In today’s modern world there have been many attempts at the reform of the health care systems as there is a slight problem here, what happens when the farmer doesn’t have the chicken to give? Maybe all his chickens died last winter, should he still get the poultice? The answer for most people would be ‘yes’ but sadly in a modern US market economy, profit comes prior to treatment.

Some countries offer nationalised health systems, Sweden, France, the UK, Cuba, all have excellent and functional health systems in which every person is provisioned with health care, no matter if it’s as small as some cough medicine or as serious as major heart surgery, the bill is taken from a public purse which is billed evenly on other taxes or levies.

Arguments rage back and forth on this issue, if they can do it then why can’t the US? Many people rail against the system in which a poor person who breaks their arm essentially can be refused treatment if they do not have a monthly maintained health care policy. However there are some arguments for a privately maintained system, people quote efficiency and freedom of choice as main factors, but if you are one of the people in the lower income bracket what can you do to find the right choice for you?

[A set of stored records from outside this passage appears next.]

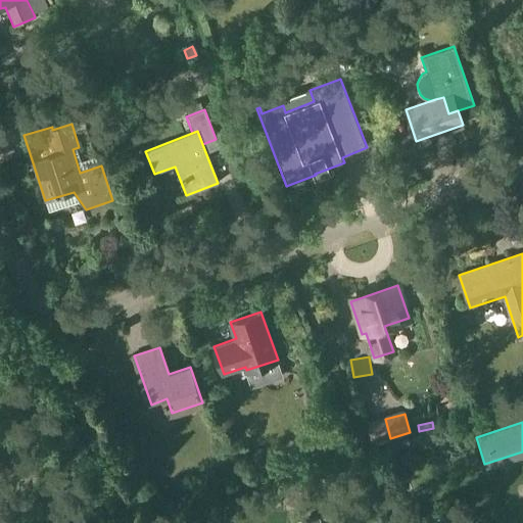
[(413,470),(423,456),(412,447),(401,462),(413,470)]
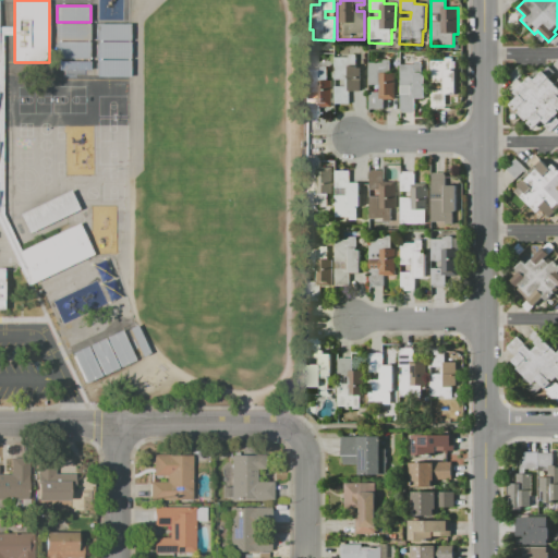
[(98,23),(132,24),(132,40),(98,40),(98,23)]
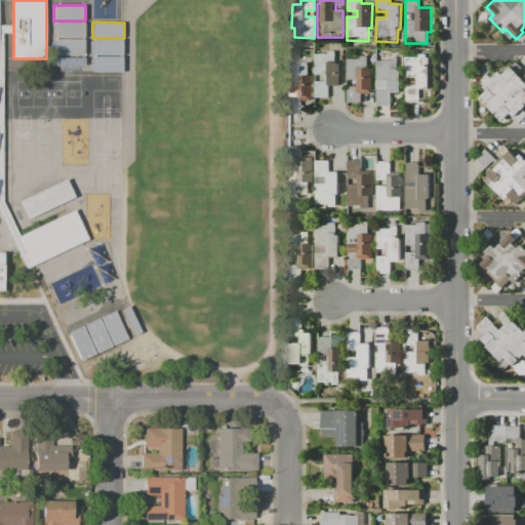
[(53,23),(85,23),(85,39),(52,38),(53,23)]
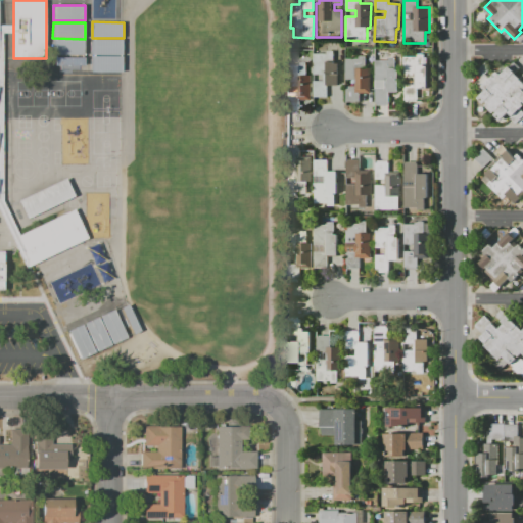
[(0,211),(26,268),(32,264),(18,234),(2,198),(2,35),(13,35),(13,26),(0,25),(0,211)]
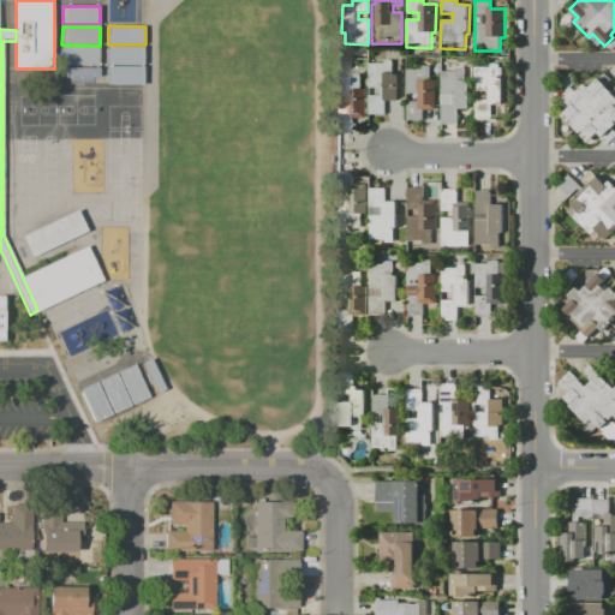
[(63,47),(100,47),(100,66),(61,65),(63,47)]
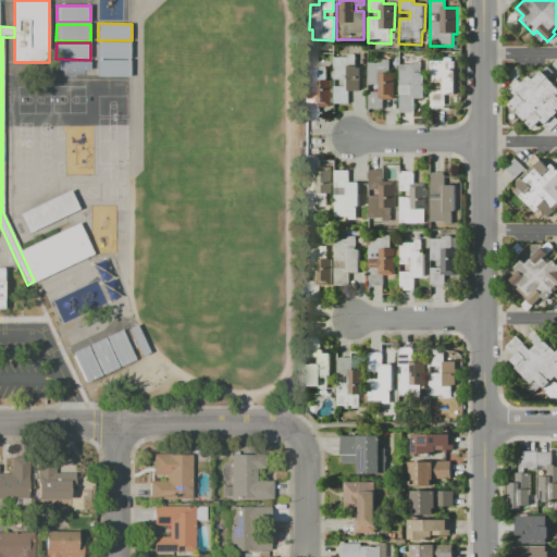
[(98,42),(132,42),(132,60),(97,59),(98,42)]
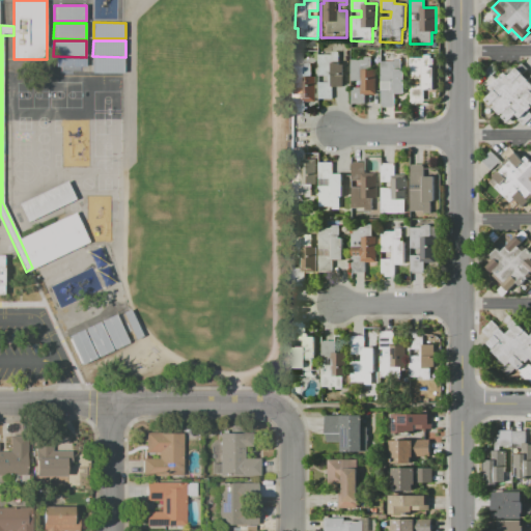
[(318,54),(341,54),(341,63),(344,63),(344,87),(334,87),(334,100),(319,101),(319,83),(330,83),(330,75),(318,75),(318,54)]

Well, despite appearances health insurance does not have to be as pricey as it appears, there exist in many states welfare ‘nets’ that can provide discounted or free health care for those who need it. By using the modern tools available to us we can actively search for low prices on health insurance that can give ample coverage to the consumer, try checking online databases and public access sites that can enable people access to discounted or even free health care.